- [WHAT NEEDS TO BE DONE]: Format the lines below, from the line that contains "time: 11:58" through the line that contains "time: 11:56", as a Markdown table with the columns Row and Line. Give each line its row number and leave out any blank lines.

-=-=-=-=-

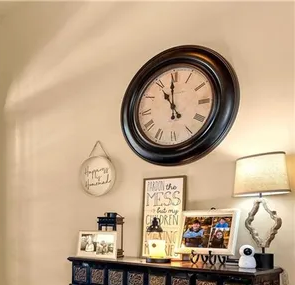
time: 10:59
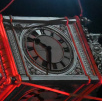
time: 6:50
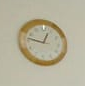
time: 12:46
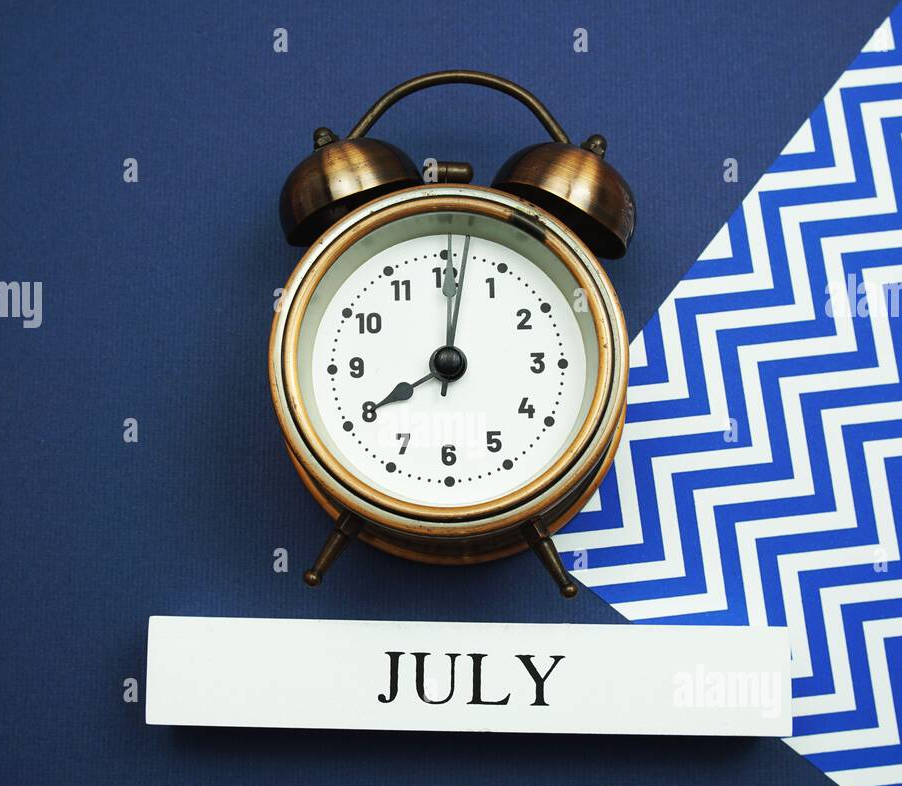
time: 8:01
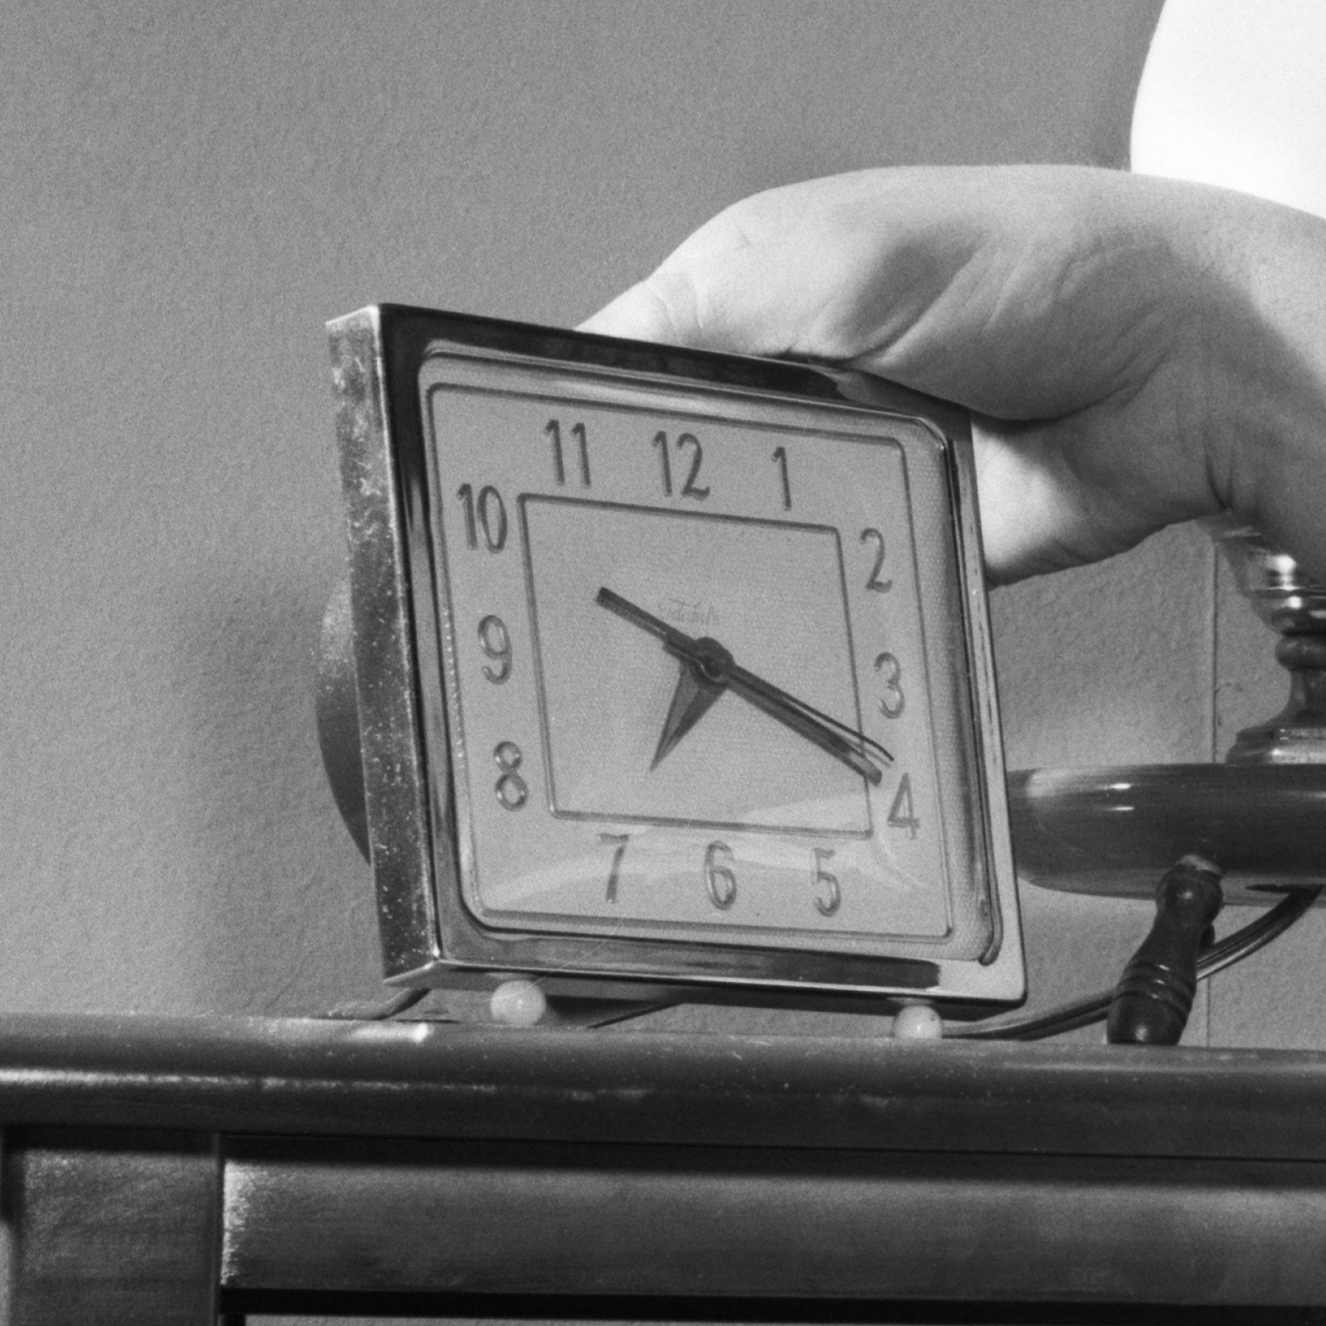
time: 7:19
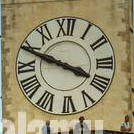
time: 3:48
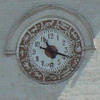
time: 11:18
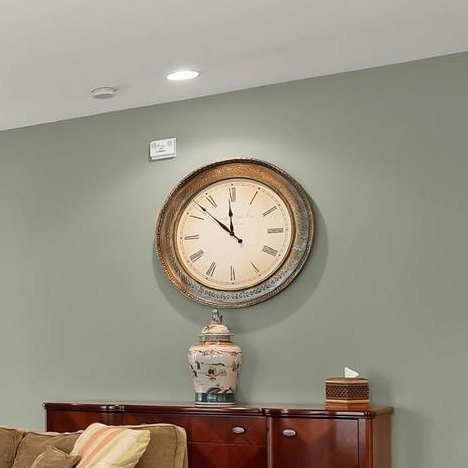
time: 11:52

-=-=-=-=-

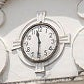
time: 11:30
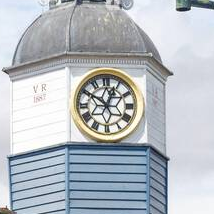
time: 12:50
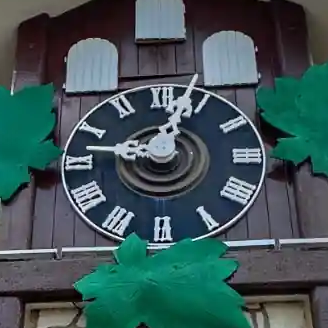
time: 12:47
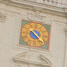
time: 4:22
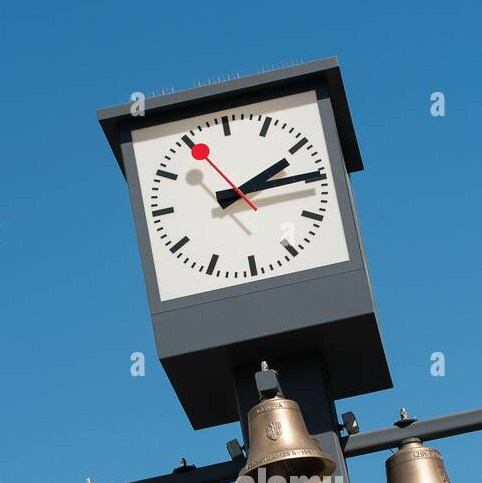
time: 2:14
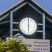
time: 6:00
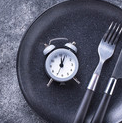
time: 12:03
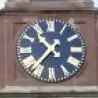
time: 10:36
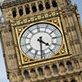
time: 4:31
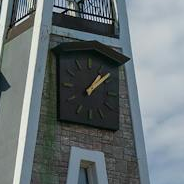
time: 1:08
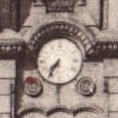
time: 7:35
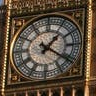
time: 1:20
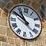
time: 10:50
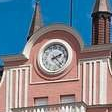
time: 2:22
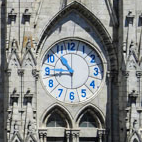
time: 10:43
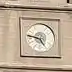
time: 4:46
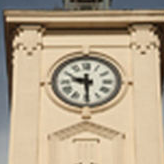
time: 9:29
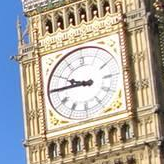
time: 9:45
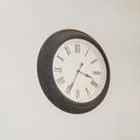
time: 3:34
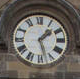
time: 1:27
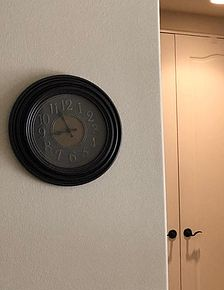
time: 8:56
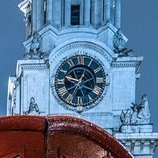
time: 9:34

-=-=-=-=-

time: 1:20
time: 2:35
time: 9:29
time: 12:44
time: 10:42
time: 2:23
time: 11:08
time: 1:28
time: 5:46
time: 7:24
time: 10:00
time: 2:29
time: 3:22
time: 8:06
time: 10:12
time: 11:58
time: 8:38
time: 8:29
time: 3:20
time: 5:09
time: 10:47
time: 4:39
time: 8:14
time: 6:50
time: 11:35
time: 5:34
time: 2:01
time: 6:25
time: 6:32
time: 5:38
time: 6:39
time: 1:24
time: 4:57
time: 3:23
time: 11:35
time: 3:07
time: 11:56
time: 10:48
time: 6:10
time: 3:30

-=-=-=-=-

- [ANSWER TO THIS EXERCISE]:
| Row | Line |
|---|---|
| 1 | time: 11:58 |
| 2 | time: 8:38 |
| 3 | time: 8:29 |
| 4 | time: 3:20 |
| 5 | time: 5:09 |
| 6 | time: 10:47 |
| 7 | time: 4:39 |
| 8 | time: 8:14 |
| 9 | time: 6:50 |
| 10 | time: 11:35 |
| 11 | time: 5:34 |
| 12 | time: 2:01 |
| 13 | time: 6:25 |
| 14 | time: 6:32 |
| 15 | time: 5:38 |
| 16 | time: 6:39 |
| 17 | time: 1:24 |
| 18 | time: 4:57 |
| 19 | time: 3:23 |
| 20 | time: 11:35 |
| 21 | time: 3:07 |
| 22 | time: 11:56 |